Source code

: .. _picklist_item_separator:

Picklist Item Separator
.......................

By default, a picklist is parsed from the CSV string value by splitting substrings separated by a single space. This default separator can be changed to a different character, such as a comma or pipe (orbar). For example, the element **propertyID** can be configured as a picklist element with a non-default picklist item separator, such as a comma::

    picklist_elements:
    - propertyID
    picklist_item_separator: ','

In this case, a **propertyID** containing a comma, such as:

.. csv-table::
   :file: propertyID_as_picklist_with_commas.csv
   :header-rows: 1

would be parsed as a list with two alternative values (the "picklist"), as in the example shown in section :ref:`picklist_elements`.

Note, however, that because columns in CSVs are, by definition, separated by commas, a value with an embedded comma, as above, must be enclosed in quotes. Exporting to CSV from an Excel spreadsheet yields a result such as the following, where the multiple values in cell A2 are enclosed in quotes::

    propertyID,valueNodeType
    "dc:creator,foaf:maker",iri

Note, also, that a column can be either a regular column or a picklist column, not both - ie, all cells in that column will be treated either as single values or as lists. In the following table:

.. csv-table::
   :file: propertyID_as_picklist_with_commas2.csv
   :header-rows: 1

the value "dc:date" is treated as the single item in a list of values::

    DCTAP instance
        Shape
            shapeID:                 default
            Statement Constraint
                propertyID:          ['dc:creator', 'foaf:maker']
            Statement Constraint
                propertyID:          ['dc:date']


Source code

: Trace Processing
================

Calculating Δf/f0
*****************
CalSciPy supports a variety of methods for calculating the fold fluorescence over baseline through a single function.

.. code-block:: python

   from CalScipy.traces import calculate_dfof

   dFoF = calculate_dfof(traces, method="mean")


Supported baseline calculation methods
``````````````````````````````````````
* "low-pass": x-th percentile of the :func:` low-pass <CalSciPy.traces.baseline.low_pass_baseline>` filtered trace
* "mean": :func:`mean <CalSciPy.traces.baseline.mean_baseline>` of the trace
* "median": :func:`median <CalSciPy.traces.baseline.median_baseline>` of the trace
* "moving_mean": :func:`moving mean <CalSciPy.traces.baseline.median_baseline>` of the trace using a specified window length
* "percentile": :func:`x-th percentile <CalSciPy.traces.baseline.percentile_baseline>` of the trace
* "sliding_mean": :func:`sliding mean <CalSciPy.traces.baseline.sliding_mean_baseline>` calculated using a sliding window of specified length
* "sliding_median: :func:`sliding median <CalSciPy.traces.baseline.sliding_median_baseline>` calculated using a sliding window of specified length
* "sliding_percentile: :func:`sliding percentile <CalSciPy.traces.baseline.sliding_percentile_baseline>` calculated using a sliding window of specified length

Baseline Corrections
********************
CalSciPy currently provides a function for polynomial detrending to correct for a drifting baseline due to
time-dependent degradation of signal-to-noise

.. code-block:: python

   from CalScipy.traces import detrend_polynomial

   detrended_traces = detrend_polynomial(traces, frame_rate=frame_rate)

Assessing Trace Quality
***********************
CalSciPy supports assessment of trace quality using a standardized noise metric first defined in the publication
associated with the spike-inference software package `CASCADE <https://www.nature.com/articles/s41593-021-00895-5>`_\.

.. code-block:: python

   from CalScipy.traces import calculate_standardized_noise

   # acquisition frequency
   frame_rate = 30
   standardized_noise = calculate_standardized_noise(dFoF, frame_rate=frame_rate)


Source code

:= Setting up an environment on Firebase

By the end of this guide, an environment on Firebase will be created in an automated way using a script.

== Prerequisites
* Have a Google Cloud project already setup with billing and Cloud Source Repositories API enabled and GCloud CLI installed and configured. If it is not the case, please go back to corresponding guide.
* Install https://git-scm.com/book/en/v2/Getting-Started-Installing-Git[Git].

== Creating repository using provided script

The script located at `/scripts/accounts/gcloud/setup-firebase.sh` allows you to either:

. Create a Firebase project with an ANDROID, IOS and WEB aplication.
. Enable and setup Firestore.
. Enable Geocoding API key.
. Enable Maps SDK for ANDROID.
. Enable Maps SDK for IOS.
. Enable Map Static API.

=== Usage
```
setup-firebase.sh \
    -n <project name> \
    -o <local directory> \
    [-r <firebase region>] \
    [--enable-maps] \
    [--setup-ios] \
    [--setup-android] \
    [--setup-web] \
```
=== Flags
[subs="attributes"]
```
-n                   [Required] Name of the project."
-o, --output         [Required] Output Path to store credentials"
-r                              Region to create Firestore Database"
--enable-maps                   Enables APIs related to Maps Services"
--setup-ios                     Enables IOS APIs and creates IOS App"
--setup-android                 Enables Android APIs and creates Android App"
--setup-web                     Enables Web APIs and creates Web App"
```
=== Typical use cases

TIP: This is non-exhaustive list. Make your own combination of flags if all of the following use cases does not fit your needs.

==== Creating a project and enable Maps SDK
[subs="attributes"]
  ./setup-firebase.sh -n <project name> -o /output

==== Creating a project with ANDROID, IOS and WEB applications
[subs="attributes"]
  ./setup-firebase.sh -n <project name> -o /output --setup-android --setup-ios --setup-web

[ASSIGNED TASK] Each of the lines above must appear again, unchanged.

[RESPONSE BOX]
Source code

: .. _picklist_item_separator:

Picklist Item Separator
.......................

By default, a picklist is parsed from the CSV string value by splitting substrings separated by a single space. This default separator can be changed to a different character, such as a comma or pipe (orbar). For example, the element **propertyID** can be configured as a picklist element with a non-default picklist item separator, such as a comma::

    picklist_elements:
    - propertyID
    picklist_item_separator: ','

In this case, a **propertyID** containing a comma, such as:

.. csv-table::
   :file: propertyID_as_picklist_with_commas.csv
   :header-rows: 1

would be parsed as a list with two alternative values (the "picklist"), as in the example shown in section :ref:`picklist_elements`.

Note, however, that because columns in CSVs are, by definition, separated by commas, a value with an embedded comma, as above, must be enclosed in quotes. Exporting to CSV from an Excel spreadsheet yields a result such as the following, where the multiple values in cell A2 are enclosed in quotes::

    propertyID,valueNodeType
    "dc:creator,foaf:maker",iri

Note, also, that a column can be either a regular column or a picklist column, not both - ie, all cells in that column will be treated either as single values or as lists. In the following table:

.. csv-table::
   :file: propertyID_as_picklist_with_commas2.csv
   :header-rows: 1

the value "dc:date" is treated as the single item in a list of values::

    DCTAP instance
        Shape
            shapeID:                 default
            Statement Constraint
                propertyID:          ['dc:creator', 'foaf:maker']
            Statement Constraint
                propertyID:          ['dc:date']


Source code

: Trace Processing
================

Calculating Δf/f0
*****************
CalSciPy supports a variety of methods for calculating the fold fluorescence over baseline through a single function.

.. code-block:: python

   from CalScipy.traces import calculate_dfof

   dFoF = calculate_dfof(traces, method="mean")


Supported baseline calculation methods
``````````````````````````````````````
* "low-pass": x-th percentile of the :func:` low-pass <CalSciPy.traces.baseline.low_pass_baseline>` filtered trace
* "mean": :func:`mean <CalSciPy.traces.baseline.mean_baseline>` of the trace
* "median": :func:`median <CalSciPy.traces.baseline.median_baseline>` of the trace
* "moving_mean": :func:`moving mean <CalSciPy.traces.baseline.median_baseline>` of the trace using a specified window length
* "percentile": :func:`x-th percentile <CalSciPy.traces.baseline.percentile_baseline>` of the trace
* "sliding_mean": :func:`sliding mean <CalSciPy.traces.baseline.sliding_mean_baseline>` calculated using a sliding window of specified length
* "sliding_median: :func:`sliding median <CalSciPy.traces.baseline.sliding_median_baseline>` calculated using a sliding window of specified length
* "sliding_percentile: :func:`sliding percentile <CalSciPy.traces.baseline.sliding_percentile_baseline>` calculated using a sliding window of specified length

Baseline Corrections
********************
CalSciPy currently provides a function for polynomial detrending to correct for a drifting baseline due to
time-dependent degradation of signal-to-noise

.. code-block:: python

   from CalScipy.traces import detrend_polynomial

   detrended_traces = detrend_polynomial(traces, frame_rate=frame_rate)

Assessing Trace Quality
***********************
CalSciPy supports assessment of trace quality using a standardized noise metric first defined in the publication
associated with the spike-inference software package `CASCADE <https://www.nature.com/articles/s41593-021-00895-5>`_\.

.. code-block:: python

   from CalScipy.traces import calculate_standardized_noise

   # acquisition frequency
   frame_rate = 30
   standardized_noise = calculate_standardized_noise(dFoF, frame_rate=frame_rate)


Source code

:= Setting up an environment on Firebase

By the end of this guide, an environment on Firebase will be created in an automated way using a script.

== Prerequisites
* Have a Google Cloud project already setup with billing and Cloud Source Repositories API enabled and GCloud CLI installed and configured. If it is not the case, please go back to corresponding guide.
* Install https://git-scm.com/book/en/v2/Getting-Started-Installing-Git[Git].

== Creating repository using provided script

The script located at `/scripts/accounts/gcloud/setup-firebase.sh` allows you to either:

. Create a Firebase project with an ANDROID, IOS and WEB aplication.
. Enable and setup Firestore.
. Enable Geocoding API key.
. Enable Maps SDK for ANDROID.
. Enable Maps SDK for IOS.
. Enable Map Static API.

=== Usage
```
setup-firebase.sh \
    -n <project name> \
    -o <local directory> \
    [-r <firebase region>] \
    [--enable-maps] \
    [--setup-ios] \
    [--setup-android] \
    [--setup-web] \
```
=== Flags
[subs="attributes"]
```
-n                   [Required] Name of the project."
-o, --output         [Required] Output Path to store credentials"
-r                              Region to create Firestore Database"
--enable-maps                   Enables APIs related to Maps Services"
--setup-ios                     Enables IOS APIs and creates IOS App"
--setup-android                 Enables Android APIs and creates Android App"
--setup-web                     Enables Web APIs and creates Web App"
```
=== Typical use cases

TIP: This is non-exhaustive list. Make your own combination of flags if all of the following use cases does not fit your needs.

==== Creating a project and enable Maps SDK
[subs="attributes"]
  ./setup-firebase.sh -n <project name> -o /output

==== Creating a project with ANDROID, IOS and WEB applications
[subs="attributes"]
  ./setup-firebase.sh -n <project name> -o /output --setup-android --setup-ios --setup-web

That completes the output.